The Church-State Divide: Religious Folks Have to Choose

10/13/2006 12:23 pm ET | Updated May 25, 2011

I nearly joined the Christian Coalition last year after the Season of Light celebration at my kids' school. They were singing Don Maclean's "American Pie" (not exactly O Little Town of Bethlehem) and the teachers made them change the lyrics from "if the Bible tells you so" to "everybody tells you so." Apparently the mere mention of the word "Bible" was deemed potentially offensive.

Hmmm. Maybe the conservative Christians really are right about secularism run amok, I thought. And what about all those stories about kids being told not to read the bible in cafeterias?

Yes there are those cases. But what this weeks important series on government treatment of religion in the New York Times shows is that for every case of a person of faith being discriminated against there's several more of local or federal government giving religious entities special treatment.

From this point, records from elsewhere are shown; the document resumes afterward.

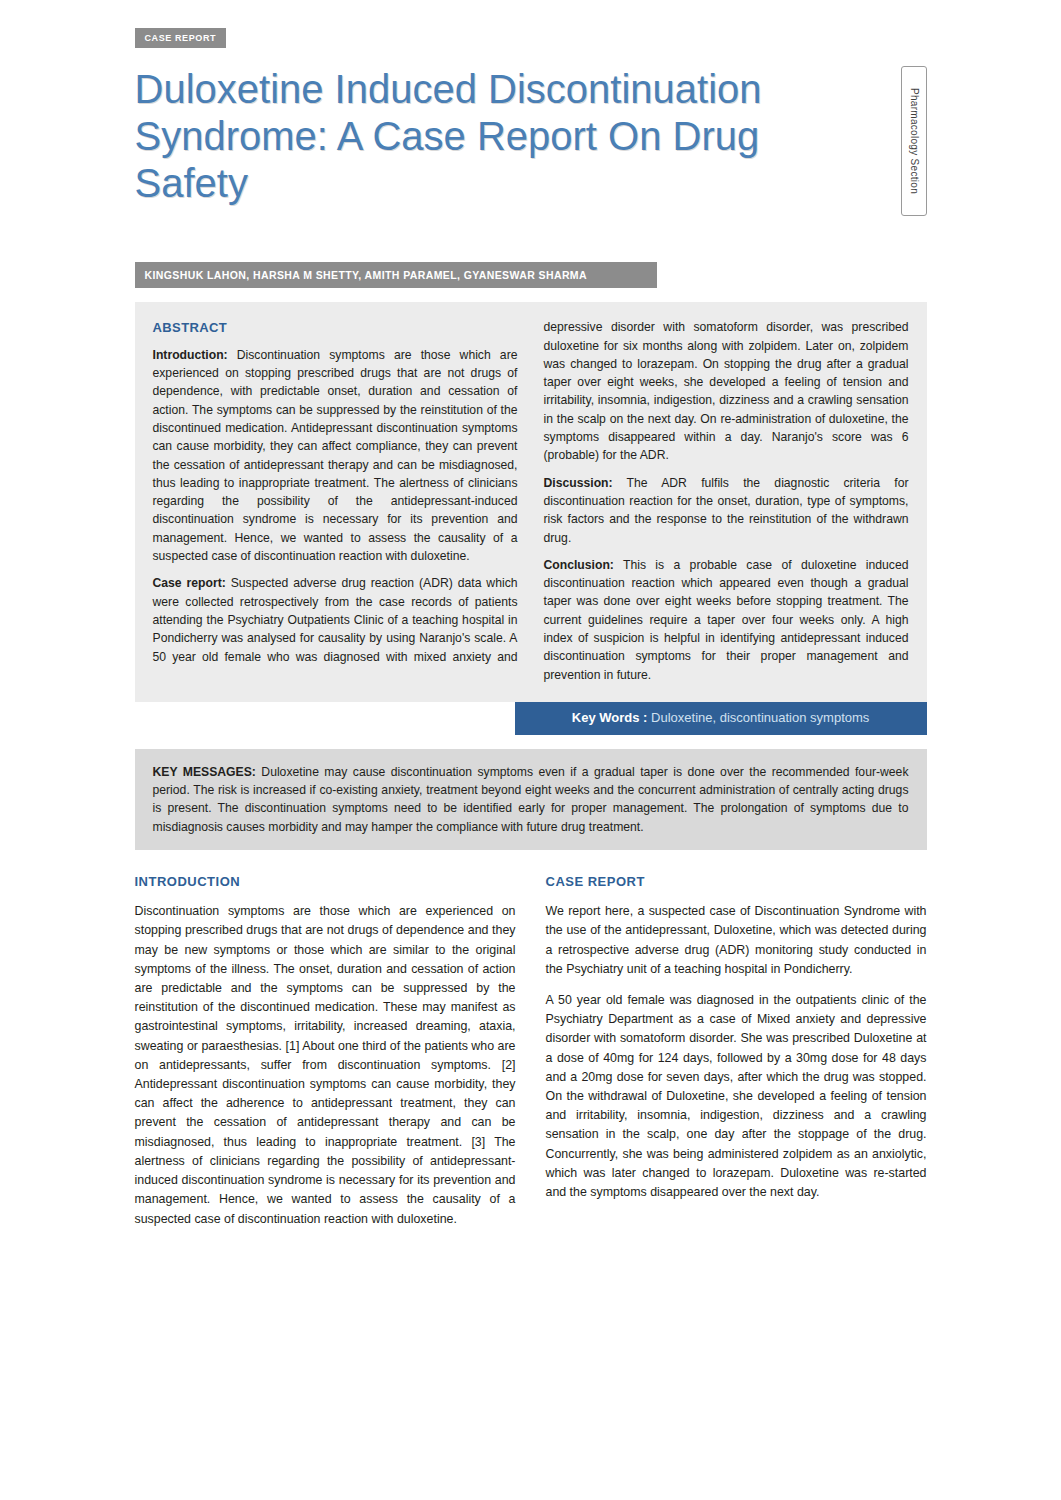Case Report
Duloxetine Induced Discontinuation Syndrome: A Case Report On Drug Safety
Pharmacology Section
Kingshuk Lahon, Harsha M Shetty, Amith Paramel, Gyaneswar Sharma
ABSTRACT
Introduction: Discontinuation symptoms are those which are experienced on stopping prescribed drugs that are not drugs of dependence, with predictable onset, duration and cessation of action. The symptoms can be suppressed by the reinstitution of the discontinued medication. Antidepressant discontinuation symptoms can cause morbidity, they can affect compliance, they can prevent the cessation of antidepressant therapy and can be misdiagnosed, thus leading to inappropriate treatment. The alertness of clinicians regarding the possibility of the antidepressant-induced discontinuation syndrome is necessary for its prevention and management. Hence, we wanted to assess the causality of a suspected case of discontinuation reaction with duloxetine.
Case report: Suspected adverse drug reaction (ADR) data which were collected retrospectively from the case records of patients attending the Psychiatry Outpatients Clinic of a teaching hospital in Pondicherry was analysed for causality by using Naranjo's scale. A 50 year old female who was diagnosed with mixed anxiety and depressive disorder with somatoform disorder, was prescribed duloxetine for six months along with zolpidem. Later on, zolpidem was changed to lorazepam. On stopping the drug after a gradual taper over eight weeks, she developed a feeling of tension and irritability, insomnia, indigestion, dizziness and a crawling sensation in the scalp on the next day. On re-administration of duloxetine, the symptoms disappeared within a day. Naranjo's score was 6 (probable) for the ADR.
Discussion: The ADR fulfils the diagnostic criteria for discontinuation reaction for the onset, duration, type of symptoms, risk factors and the response to the reinstitution of the withdrawn drug.
Conclusion: This is a probable case of duloxetine induced discontinuation reaction which appeared even though a gradual taper was done over eight weeks before stopping treatment. The current guidelines require a taper over four weeks only. A high index of suspicion is helpful in identifying antidepressant induced discontinuation symptoms for their proper management and prevention in future.
Key Words : Duloxetine, discontinuation symptoms
KEY MESSAGES: Duloxetine may cause discontinuation symptoms even if a gradual taper is done over the recommended four-week period. The risk is increased if co-existing anxiety, treatment beyond eight weeks and the concurrent administration of centrally acting drugs is present. The discontinuation symptoms need to be identified early for proper management. The prolongation of symptoms due to misdiagnosis causes morbidity and may hamper the compliance with future drug treatment.
Introduction
Discontinuation symptoms are those which are experienced on stopping prescribed drugs that are not drugs of dependence and they may be new symptoms or those which are similar to the original symptoms of the illness. The onset, duration and cessation of action are predictable and the symptoms can be suppressed by the reinstitution of the discontinued medication. These may manifest as gastrointestinal symptoms, irritability, increased dreaming, ataxia, sweating or paraesthesias. [1] About one third of the patients who are on antidepressants, suffer from discontinuation symptoms. [2] Antidepressant discontinuation symptoms can cause morbidity, they can affect the adherence to antidepressant treatment, they can prevent the cessation of antidepressant therapy and can be misdiagnosed, thus leading to inappropriate treatment. [3] The alertness of clinicians regarding the possibility of antidepressant-induced discontinuation syndrome is necessary for its prevention and management. Hence, we wanted to assess the causality of a suspected case of discontinuation reaction with duloxetine.
Case Report
We report here, a suspected case of Discontinuation Syndrome with the use of the antidepressant, Duloxetine, which was detected during a retrospective adverse drug (ADR) monitoring study conducted in the Psychiatry unit of a teaching hospital in Pondicherry.
A 50 year old female was diagnosed in the outpatients clinic of the Psychiatry Department as a case of Mixed anxiety and depressive disorder with somatoform disorder. She was prescribed Duloxetine at a dose of 40mg for 124 days, followed by a 30mg dose for 48 days and a 20mg dose for seven days, after which the drug was stopped. On the withdrawal of Duloxetine, she developed a feeling of tension and irritability, insomnia, indigestion, dizziness and a crawling sensation in the scalp, one day after the stoppage of the drug. Concurrently, she was being administered zolpidem as an anxiolytic, which was later changed to lorazepam. Duloxetine was re-started and the symptoms disappeared over the next day.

Rather than picking over yet another controversial crèche scene, the Times looked at the various ways that religious organizations are given PREFERENCE over the non religious. Religious hospitals don't have to abide by labor laws; churches can fire people for being too old without being accused of age discrimination; or they can trample through zoning laws designed protect the environment. Most significant, religious entitties of all sorst -- including well heeled ones -- get enormous tax breaks not available to for profits or even, in some cases, to secular non-profits.

I have to admit; I didn't always feel as outraged by the series as I was supposed to. If the Methodists want to make their preacher retire at 70, I feel like that's not a great crime, especially since the remedy - regulating employment practices of religion could be worse. So I didn't come away thinking that there's been a horrible erosion of separation of church and state. Instead, I came away thinking that our country dramatically favors religion in its laws, and that's probably fine. Government regulation of religion would invariably lead to oppression so it makes to err on the side of leaving religion alone.

But at a minimum, supporters of religion having a special place can't have it both ways: we cant take special tax breaks, zoning rules and exemptions and then claim we're discriminated against. Religious folks will have to choose between the tax breaks and the persecution complex.